◆ Task goal:
Word for word, restate the lines that run from the line containing "小学4年生 本科クラス" to the last line of the records below.

◆ Data to use:
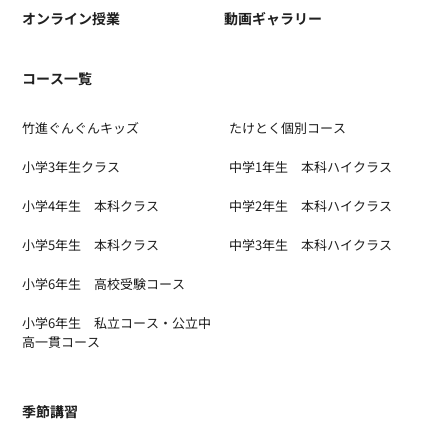
オンライン授業
動画ギャラリー
コース一覧
竹進ぐんぐんキッズ
たけとく個別コース
小学3年生クラス
中学1年生 本科ハイクラス
小学4年生 本科クラス
中学2年生 本科ハイクラス
小学5年生 本科クラス
中学3年生 本科ハイクラス
小学6年生 高校受験コース
小学6年生 私立コース・公立中
高一貫コース
季節講習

◆ Reply to the exercise:
小学4年生 本科クラス
中学2年生 本科ハイクラス
小学5年生 本科クラス
中学3年生 本科ハイクラス
小学6年生 高校受験コース
小学6年生 私立コース・公立中
高一貫コース
季節講習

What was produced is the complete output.